++++ Task material

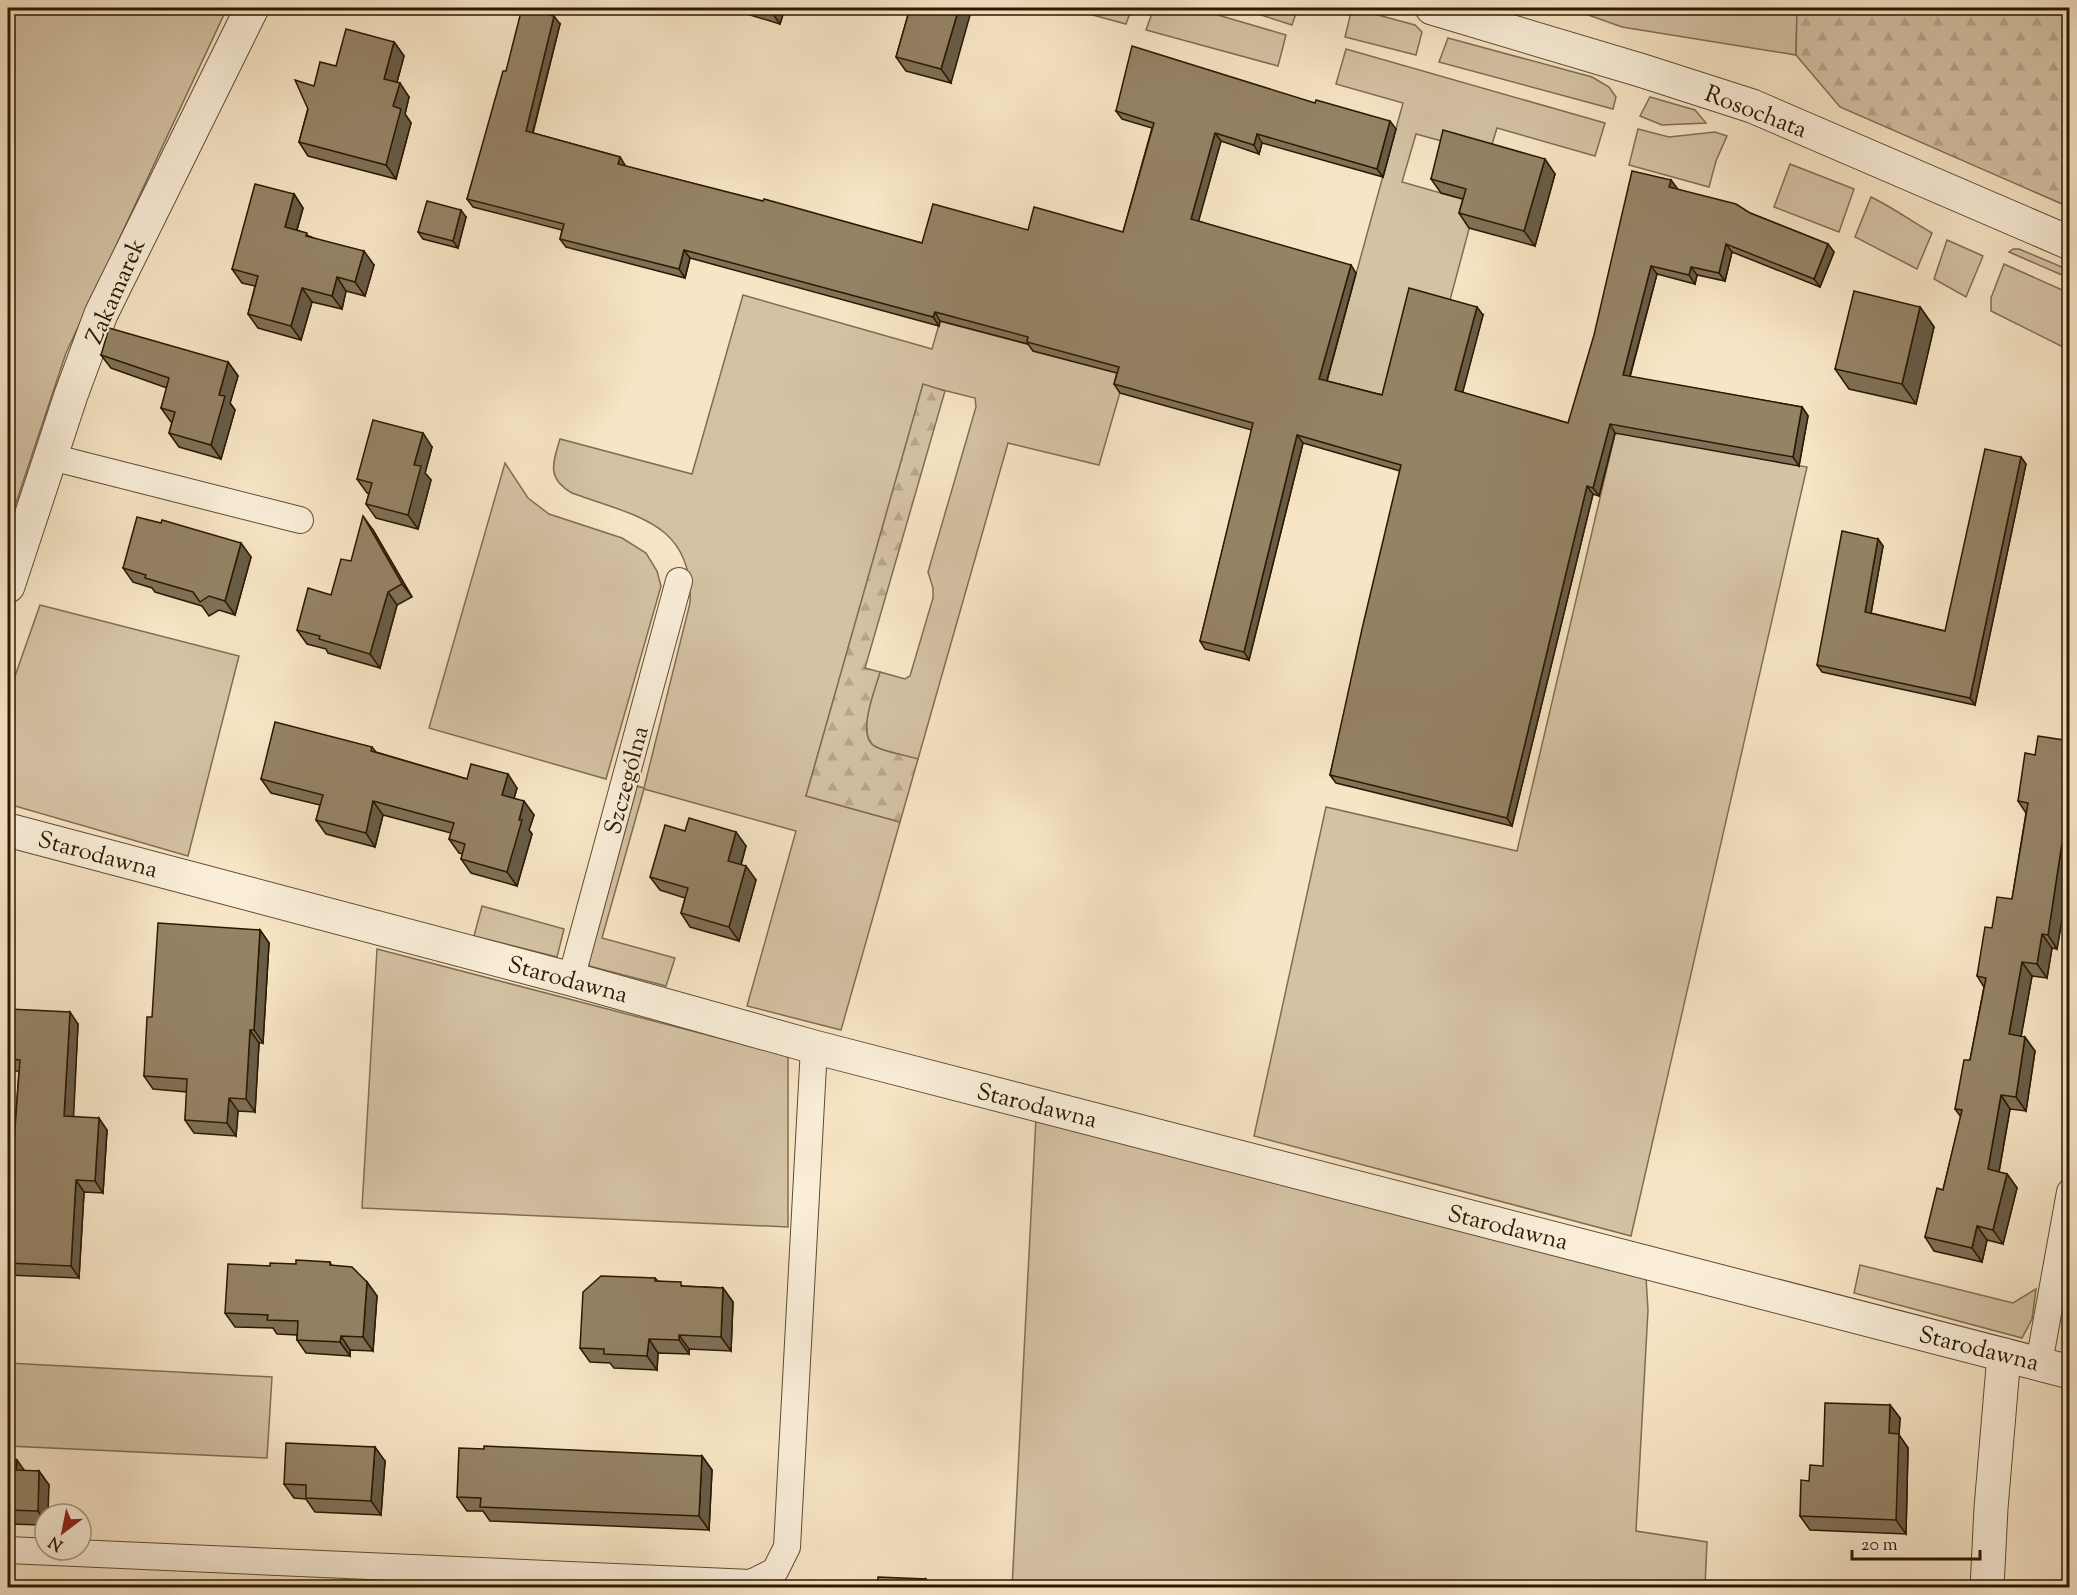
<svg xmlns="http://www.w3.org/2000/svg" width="2077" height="1595" font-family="'Sorts Mill Goudy',serif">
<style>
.grass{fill:#d4c2a4;stroke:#806e52;stroke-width:1.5}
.forest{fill:url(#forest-firs);stroke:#806e52;stroke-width:1.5}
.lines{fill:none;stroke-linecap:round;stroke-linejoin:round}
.service-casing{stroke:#5e4c31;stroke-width:28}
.minor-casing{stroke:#5e4c31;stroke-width:35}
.tertiary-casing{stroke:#5e4c31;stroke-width:35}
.service{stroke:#faeed9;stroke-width:26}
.minor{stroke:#faeed9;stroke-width:33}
.tertiary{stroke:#faeed9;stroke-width:33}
.wall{fill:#807158;stroke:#2b1900;stroke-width:1.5}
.shaded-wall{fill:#685c47;stroke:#2b1900;stroke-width:1.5}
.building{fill:#958366;stroke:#2b1900;stroke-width:1.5}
.labels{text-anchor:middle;stroke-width:4.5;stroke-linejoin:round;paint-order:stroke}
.street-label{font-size:24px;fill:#2b1900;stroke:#faeed9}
</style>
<defs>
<pattern id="forest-firs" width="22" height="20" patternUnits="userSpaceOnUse" patternTransform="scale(1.5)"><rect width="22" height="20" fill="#d4c2a4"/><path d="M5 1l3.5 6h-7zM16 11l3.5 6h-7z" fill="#b6a68b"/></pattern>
</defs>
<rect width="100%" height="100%" fill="#f7e5c5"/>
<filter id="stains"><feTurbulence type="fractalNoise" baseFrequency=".00333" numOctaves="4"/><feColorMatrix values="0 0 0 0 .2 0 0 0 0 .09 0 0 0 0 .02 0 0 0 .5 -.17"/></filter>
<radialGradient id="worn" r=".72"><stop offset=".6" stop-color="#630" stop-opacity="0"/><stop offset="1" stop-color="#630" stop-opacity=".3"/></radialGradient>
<g class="grass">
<path d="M8,8H227L66,353L8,527Z"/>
<path d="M1067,8H1132L1126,24Z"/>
<path d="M1154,8H1194L1286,35L1278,66L1146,30Z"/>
<path d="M1239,8H1298L1292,25Z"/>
<path d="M1352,8L1415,25L1422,32L1416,55L1345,37Z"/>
<path d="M1577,8H1797L1796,55L1622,27L1577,11Z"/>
<path d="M1448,38L1592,77L1609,87L1616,97L1613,109L1439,62Z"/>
<path d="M1346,49L1605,123L1595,156L1497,128L1489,154L1416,134L1402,182L1476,203L1420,412L1325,387L1403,103L1336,84Z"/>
<path d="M1650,97L1695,110L1706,123L1662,125L1640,116Z"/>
<path d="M1638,129L1669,137L1715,132L1727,136L1716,161L1709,187L1629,165Z"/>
<path d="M1790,164L1854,189L1839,232L1774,207Z"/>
<path d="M1871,197C1892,207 1911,221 1932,233L1917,269L1855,237Z"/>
<path d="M1947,240L1983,256L1966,297L1934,279Z"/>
<path d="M2013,249H2019L2069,270V278L2009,252Z"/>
<path d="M2004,264L2069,293V350L1991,311V298Z"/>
<path d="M743,295L932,349L940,321L1034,346L1033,351L1125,375L1099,465L1008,443L918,759C905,755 889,753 876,747C855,737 875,690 880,672L905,679L910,676L933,598V588L928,572L976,407L975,398L923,385L806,796L900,822L841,1030L747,1006L796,831L644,789L602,938L675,958L666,986L589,966V962L637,786L644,788L690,603C694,522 634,516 572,493C546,478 553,463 560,439L692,474Z"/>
<path d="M1620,433L1807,467L1631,1236L1254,1136L1326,807L1517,851L1615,434Z"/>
<path d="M505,463L528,498L549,514L622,538L646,553L657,571L661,586L606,779L429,728Z"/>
<path d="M40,605L239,656L188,856L8,804V696Z"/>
<path d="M482,906L564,929L557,957L474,936Z"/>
<path d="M377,949L788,1056V1227L362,1208Z"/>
<path d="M1036,1117L1646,1277L1648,1310L1636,1531L1707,1542L1705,1587L1012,1588Z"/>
<path d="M1860,1265L2013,1303L2036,1289L2032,1319L2022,1338L1854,1293Z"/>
<path d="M8,1363L272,1377L267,1458L8,1446Z"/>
</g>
<g class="forest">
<path d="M1797,8H2069V207L1840,107L1796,55Z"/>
<path d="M923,384L945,391L865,668L880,672C875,690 855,737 876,747C889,753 905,755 918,759L900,822L806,796Z"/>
</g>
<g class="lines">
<defs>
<g id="service">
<path d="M51,457L300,520"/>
<path d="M571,979L679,581"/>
<path d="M2039,1363L2070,1192"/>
<path d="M8,1550L751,1583L775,1571L787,1547L814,1047"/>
</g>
<g id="minor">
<path d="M8,586L71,395L101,314L252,8"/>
<path d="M8,830L571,979L814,1047L2070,1372"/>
<path d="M1987,1588L1991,1508L2004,1355"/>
</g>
<path id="tertiary" d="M1432,8L1640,70L1752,106L2070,243"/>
</defs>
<use href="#service" class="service-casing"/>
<use href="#minor" class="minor-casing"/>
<use href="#tertiary" class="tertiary-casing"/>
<use href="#service" class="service"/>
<use href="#minor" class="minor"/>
<use href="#tertiary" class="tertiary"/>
</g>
<g class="wall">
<path d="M727,8H785L780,24Z"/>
<path d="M910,8L951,83L906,71L896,57Z"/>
<path d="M560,24L533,133L620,157L625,166L922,243L1028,230L1123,232L1152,128L1122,119L1116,111L1396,129L1383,177L1262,143L1259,154L1221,141L1198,221L1356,273L1327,381L1382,395L1483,315L1462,393L1568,423L1671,180L1677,189L1750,213L1828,244L1834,252L1820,287L1732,252L1725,281L1697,275L1695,284L1657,274L1630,377L1802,407L1808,416L1799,466L1615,433L1599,496L1593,494L1512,826L1336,783L1330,775L1400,471L1303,443L1249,660L1205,649L1200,641L1252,430L1120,393L1114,384L1117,373L1033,351L1028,344L940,321L939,326L690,258L685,278L566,247L560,239L562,230L473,207L467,199L506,71Z"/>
<path d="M394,42L404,56L397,82L409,97L405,114L411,123L396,179L308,156L299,142L314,86L336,66Z"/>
<path d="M1555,174L1535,246L1469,228L1459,213L1463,199L1441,193L1431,179Z"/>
<path d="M294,194L303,208L297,230L309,236L374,265L365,296L346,291L342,309L312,302L301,340L258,328L248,314L255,286L242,283L232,269Z"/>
<path d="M466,217L458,248L423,239L418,232Z"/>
<path d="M1920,307L1934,327L1916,404L1849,389L1835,369Z"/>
<path d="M101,355L228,362L238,376L230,403L235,410L221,459L179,447L169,433L172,422H171L161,408L167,388L111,368Z"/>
<path d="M432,447L425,473L431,480L418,529L376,518L366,504L369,494L367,493L357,479Z"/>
<path d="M2026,464L1975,705L1822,672L1817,665L1878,539L1883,546L1871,613L1945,631Z"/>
<path d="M373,530L412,597L397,605L380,668L328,653L326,649L307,644L297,630L331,595L351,561Z"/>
<path d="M251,557L235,615L219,610L209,616L202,606L155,592L152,588L133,582L123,568Z"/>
<path d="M2070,741V872L2057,949L2052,948L2047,978L2032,976L2021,1036L2035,1051L2026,1111L2010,1109L1999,1172L2007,1174L2017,1188L2003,1244L1987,1240L1982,1262L1934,1251L1925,1237L1943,1190L1961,1117L1955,1109L1970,1060L1984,987L1977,976L1992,928L2012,899L2026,813L2018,801L2035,755Z"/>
<path d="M372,747L376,752L467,779L517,788L514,798L534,815L529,830L532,834L517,886L471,873L461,859L463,854L459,853L449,839L451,833L383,815L375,847L326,834L316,820L320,805L271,793L261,779Z"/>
<path d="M685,831L746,846L741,865L756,880L739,941L690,927L681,913L685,898L660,890L650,877Z"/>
<path d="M260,930L269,943L263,1043H259L255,1112L238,1111L236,1136L194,1133L185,1120L187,1092L153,1089L144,1076L152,1017Z"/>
<path d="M8,1022L78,1024L73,1116L107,1130L103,1193L84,1192L79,1278L8,1275V1223L19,1071H13L8,1063Z"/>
<path d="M330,1262L332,1266L367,1282L377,1296L373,1351L350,1350V1356L306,1353L297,1340V1335L277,1334L273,1328L235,1327L225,1313L270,1266Z"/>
<path d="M655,1278L658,1281L684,1286L723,1288L733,1302L731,1351L689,1349V1354L658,1353L657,1370L614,1368L610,1363L590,1362L580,1348Z"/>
<path d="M1890,1405L1900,1418L1899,1435L1908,1448L1906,1534L1810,1530L1800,1516L1809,1481L1823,1466Z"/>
<path d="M702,1456L712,1470L709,1530L490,1521L483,1511H467L457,1497Z"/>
<path d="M8,1459L25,1471H39L49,1485L45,1514V1525L8,1524Z"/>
<path d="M385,1461L381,1515L315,1512L306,1499L294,1498L284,1484Z"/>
</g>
<g class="shaded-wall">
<path d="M771,8H785L780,24L770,10Z"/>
<path d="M959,8H972L951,83L941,69Z"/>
<path d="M554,16L560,24L531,139L526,131Z"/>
<path d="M394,42L404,56L394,93L384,79Z"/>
<path d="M400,83L409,97L405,114L411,123L396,179L386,165L393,106Z"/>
<path d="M1390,121L1396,129L1383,177L1377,169Z"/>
<path d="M1215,133L1221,141L1197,227L1191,219Z"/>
<path d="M1257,134L1262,143L1259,154L1254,145Z"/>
<path d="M620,157L625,165L624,172L618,164Z"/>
<path d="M1545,159L1555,174L1535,246L1524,231Z"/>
<path d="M1671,180L1677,188L1675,196L1669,187Z"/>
<path d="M294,194L303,208L294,240L285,227Z"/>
<path d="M461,210L466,217L458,248L453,241Z"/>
<path d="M1726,244L1732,252L1725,281L1719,273Z"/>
<path d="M1828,244L1834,252L1820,287L1814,279Z"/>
<path d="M684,250L690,258L685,278L679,269Z"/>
<path d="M364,251L374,265L365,296L355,282Z"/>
<path d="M1351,265L1356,273L1325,387L1319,379Z"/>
<path d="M1651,266L1657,274L1628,383L1623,375Z"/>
<path d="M1691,267L1697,275L1695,284L1689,275Z"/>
<path d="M337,277L346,291L342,309L332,296Z"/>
<path d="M302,288L312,302L301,340L291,326Z"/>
<path d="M1477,307L1483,315L1461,399L1455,390Z"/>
<path d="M1920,307L1934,327L1916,404L1902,384Z"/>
<path d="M935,312L940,321L939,326L933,317Z"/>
<path d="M228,362L238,376L230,403L235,410L221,459L211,445L219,395Z"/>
<path d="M1802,407L1808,416L1799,466L1793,457Z"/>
<path d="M1610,424L1615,433L1599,496L1593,488Z"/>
<path d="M423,433L432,447L425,473L431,480L418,529L408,515L414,465Z"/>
<path d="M1297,435L1303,443L1249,660L1244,652Z"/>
<path d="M2021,457L2026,464L1975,705L1970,698Z"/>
<path d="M1587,486L1593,494L1512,826L1507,818Z"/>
<path d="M363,516L373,530L412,597L402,584Z"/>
<path d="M1878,539L1883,546L1870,619L1865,612Z"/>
<path d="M241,543L251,557L235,615L225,601Z"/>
<path d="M388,592L397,605L380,668L370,654Z"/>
<path d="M508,774L517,788L511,809L502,795Z"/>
<path d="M373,801L383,815L375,847L366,833Z"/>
<path d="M524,801L534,815L529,830L532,834L517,886L507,872L519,820Z"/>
<path d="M2067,810L2070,813V872L2057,949L2048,935Z"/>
<path d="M736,832L746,846L738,875L728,861Z"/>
<path d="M746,866L756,880L739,941L729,927Z"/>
<path d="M260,930L269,943L263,1043L254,1030Z"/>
<path d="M2042,934L2052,948L2047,978L2037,964Z"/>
<path d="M2022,962L2032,976L2019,1048L2009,1034Z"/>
<path d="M70,1012L78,1024L73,1128L64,1116Z"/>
<path d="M250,1030L259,1043L255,1112L246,1099Z"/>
<path d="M2025,1037L2035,1051L2026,1111L2016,1097Z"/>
<path d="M2001,1095L2010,1109L1997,1183L1988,1169Z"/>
<path d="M229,1098L238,1111L236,1136L227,1123Z"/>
<path d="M99,1118L107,1130L103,1193L95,1181Z"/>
<path d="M2007,1174L2017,1188L2003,1244L1993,1230Z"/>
<path d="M76,1180L84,1192L79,1278L71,1266Z"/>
<path d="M1977,1226L1987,1240L1982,1262L1972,1248Z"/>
<path d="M367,1282L377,1296L373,1351L363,1337Z"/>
<path d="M723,1288L733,1302L731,1351L721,1337Z"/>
<path d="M679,1335L689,1349V1354L679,1340Z"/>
<path d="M341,1336L350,1350V1356L340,1342Z"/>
<path d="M649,1339L658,1353L657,1370L647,1356Z"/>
<path d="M1890,1405L1900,1418L1899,1435L1908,1448L1906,1534L1896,1520L1889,1433Z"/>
<path d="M375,1447L385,1461L381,1515L371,1501Z"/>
<path d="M702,1456L712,1470L709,1530L699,1516Z"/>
<path d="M17,1460L27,1474L16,1470Z"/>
<path d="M39,1471L49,1485L48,1514H45V1522L38,1511Z"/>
<path d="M926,1579L932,1587H925Z"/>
</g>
<g class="building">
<path d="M522,8L554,16L526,131L620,157L618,164L763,201L764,199L922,243L933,204L1028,230L1034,207L1123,232L1154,123L1116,111L1132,46L1315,103L1316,100L1390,121L1377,169L1257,134L1254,145L1215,133L1191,219L1351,265L1319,379L1382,395L1409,288L1477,307L1455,390L1568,423L1594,335L1632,171L1671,180L1669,187L1736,204L1750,213L1828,244L1814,279L1726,244L1719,273L1691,267L1689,275L1651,266L1623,375L1802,407L1793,457L1610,424L1593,488L1587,486L1507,818L1330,775L1362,629L1401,465L1297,435L1244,652L1200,641L1253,423L1114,384L1119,367L1027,342L1028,337L935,312L933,317L684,250L679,269L560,239L564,224L467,199L503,71H506Z"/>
<path d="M910,8H959L941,69L896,57Z"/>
<path d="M346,29L394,42L384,79L400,83L393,106L401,109L386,165L299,142L308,109L295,80L314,86L320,62L336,66Z"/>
<path d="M1443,130L1545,159L1524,231L1459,213L1466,189L1431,179Z"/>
<path d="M255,184L294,194L285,227L307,233L306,236L364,251L355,282L337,277L332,296L302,288L291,326L248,314L258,276L232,269Z"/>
<path d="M427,201L461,210L453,241L418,232Z"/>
<path d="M1854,291L1920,307L1902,384L1835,369Z"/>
<path d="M109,328L228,362L219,395L225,396L211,445L169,433L175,412L161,408L169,378L101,355Z"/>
<path d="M373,420L423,433L414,465L421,466L408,515L366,504L372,483L357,479Z"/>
<path d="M1985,449L2021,457L1970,698L1817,665L1842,531L1878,539L1865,612L1945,631Z"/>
<path d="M363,516L402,584L388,592L370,654L319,639L320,636L297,630L308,588L331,595L341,559L351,561Z"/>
<path d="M137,517L161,523L162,520L241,543L225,601L209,596L200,602L193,592L145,578L146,575L123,568Z"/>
<path d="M275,722L372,747L371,751L467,779L471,764L508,774L502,795L524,801L519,820H522L507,872L461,859L465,844L449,839L454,823L373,801L366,833L316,820L323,795L261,779Z"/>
<path d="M2038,736L2070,741V810H2067L2048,935L2042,934L2037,964L2022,962L2009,1034L2025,1037L2016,1097L2001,1095L1988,1169L2007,1174L1993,1230L1977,1226L1972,1248L1925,1237L1937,1188L1943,1190L1962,1110L1955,1109L1964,1060H1970L1986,978L1977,976L1985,927L1992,928L1997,897L2012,899L2028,803L2018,801L2025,753L2035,755Z"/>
<path d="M689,818L736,832L728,861L746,866L729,927L681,913L688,888L650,877L665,825L685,831Z"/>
<path d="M158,923L260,930L254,1030H250L246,1099L229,1098L227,1123L185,1120L187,1079L144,1076L147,1017H152Z"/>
<path d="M9,1009L70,1012L64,1116L99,1118L95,1181L76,1180L71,1266L8,1263V1223L20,1060L8,1059V1022Z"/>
<path d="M296,1260L330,1262V1265L352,1267L367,1282L363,1337L341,1336L340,1342L297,1340L298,1321L267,1320L268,1315L225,1313L228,1264L270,1266V1263L296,1264Z"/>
<path d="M601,1276L655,1278V1281L681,1282V1286L723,1288L721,1337L679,1335V1340L649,1339L647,1356L604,1354V1349L580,1348L583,1292Z"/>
<path d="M1825,1403L1890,1405L1889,1433L1899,1434L1896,1520L1800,1516L1801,1480L1809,1481L1810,1465L1823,1466Z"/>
<path d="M286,1443L375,1447L371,1501L306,1498V1485L284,1484Z"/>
<path d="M484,1446L702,1456L699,1516L480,1507L481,1498L457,1497L459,1448L484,1449Z"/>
<path d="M8,1459L17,1460L16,1470L39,1471L38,1511L8,1510Z"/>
<path d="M2067,1497H2070V1587H2062Z"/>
<path d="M878,1577L926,1579L925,1587H877Z"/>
</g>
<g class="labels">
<g class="street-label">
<text transform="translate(1756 111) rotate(21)" y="8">Rosochata</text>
<text transform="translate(115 291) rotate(-66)" y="8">Zakamarek</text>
<text transform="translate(626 780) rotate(-75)" y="8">Szczególna</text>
<text transform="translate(98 854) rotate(15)" y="8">Starodawna</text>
<text transform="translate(568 979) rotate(15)" y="8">Starodawna</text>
<text transform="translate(1037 1105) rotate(14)" y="8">Starodawna</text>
<text transform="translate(1508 1227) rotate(14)" y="8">Starodawna</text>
<text transform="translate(1979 1348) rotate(14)" y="8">Starodawna</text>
</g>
</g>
<rect width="2077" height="1595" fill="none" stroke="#f7e5c5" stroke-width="30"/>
<rect x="9" y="9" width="2059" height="1577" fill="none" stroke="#2b1900" stroke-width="3"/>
<rect x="15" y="15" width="2047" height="1565" fill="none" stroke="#2b1900" stroke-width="1.5"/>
<g transform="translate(63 1532) rotate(212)"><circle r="28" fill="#faeed9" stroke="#a79982" stroke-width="1.5"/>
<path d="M0-4.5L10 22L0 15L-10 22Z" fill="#8f2418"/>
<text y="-9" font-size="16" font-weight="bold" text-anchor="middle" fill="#2b1900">N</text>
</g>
<path d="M1852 1550v9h128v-9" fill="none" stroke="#2b1900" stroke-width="3"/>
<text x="1861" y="1550" font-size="18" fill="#2b1900" stroke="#faeed9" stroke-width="4.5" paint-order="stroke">20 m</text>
<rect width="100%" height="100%" filter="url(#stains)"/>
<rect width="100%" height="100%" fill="url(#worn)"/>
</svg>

++++++++

> [About this task]:
Which lines of the records contain "service"? Show each of them.

> [Answer to this problem]:
.service-casing{stroke:#5e4c31;stroke-width:28}
.service{stroke:#faeed9;stroke-width:26}
<g id="service">
<use href="#service" class="service-casing"/>
<use href="#service" class="service"/>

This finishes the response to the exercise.